Leader: Graziano Pesole (UNIBA); Other collaborator(s): Ernesto Picardi
We plan to analyze and extract early detection markers of age-related diseases from biochemical, epigenetic, transcriptomic, metabolomic and proteomic data, and implement innovative artificial intelligence (AI)-based strategies to process heterogeneous data.
Brief description of the activities and of the intermediate results: We are proceeding with the development of new computational tools for the study of RNA editing events using direct RNA sequencing with Nanopore technology. In particular, a basecaller prototype for inosines is being optimized. In parallel, a deep learning algorithm is being improved for the identification of A-to-I RNA editing events in RNAseq experiments obtained with Illumina technology. A manuscript describing a new method for characterizing C-to-U RNA editing events in RNAseq Nanopore has been published in January.
A tool, called REDInet, for the identification of RNA editing events in RNAseq experiments from human samples has recently been completed. The algorithm will be described in a manuscript that should be submitted for publication by the end of July 2024. In the meantime, the REDIportal database, used to feed the REDInet algorithm, has been updated. Finally, a tool for the identification of inosines in direct RNA sequencing data using Nanopore technology is being optimized.

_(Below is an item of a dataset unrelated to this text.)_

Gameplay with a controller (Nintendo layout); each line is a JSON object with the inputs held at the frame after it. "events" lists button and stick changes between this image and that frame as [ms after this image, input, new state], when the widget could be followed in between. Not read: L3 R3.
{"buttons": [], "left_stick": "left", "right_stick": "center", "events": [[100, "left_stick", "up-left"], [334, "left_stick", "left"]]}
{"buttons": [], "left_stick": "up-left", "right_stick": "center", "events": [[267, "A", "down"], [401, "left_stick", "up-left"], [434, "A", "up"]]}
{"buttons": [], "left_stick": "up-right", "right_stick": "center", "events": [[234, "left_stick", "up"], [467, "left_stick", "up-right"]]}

The manuscript describing the deep learning algorithm implemented in the REDInet tool was submitted for publication in August and is under review. A preprint is currently available at https://www.researchsquare.com/article/rs-4900829/v1. REDInet is the first bioinformatics tool designed to identify A-to-I RNA editing events by deep learning using a model trained on more than 15 million known editing events in more than 9000 RNAseq experiments from the international GTEx project. The A-to-I editing events used in the training phase by REDInet are available in the REDIportal database that, in the meantime, has been updated to include A-to-I edits from more than 9000 RNAseq experiments from the TCGA project to assess the impact of RNA editing in more than 30 different tumor types. To facilitate the study of RNA editing, REDIportal has also been updated to include specific cross-links to Database Core Resources such as Ensembl, UniProt, RNAcentral and PRIDE. A manuscript describing the main updates has been submitted in August to the journal Nucleic Acids Research for the annual database issue. A computational framework is also underway for the identification of inosines in direct RNA sequencing data using Nanopore technology. A first prototype, called NanoSpeech, has been developed and is being optimized."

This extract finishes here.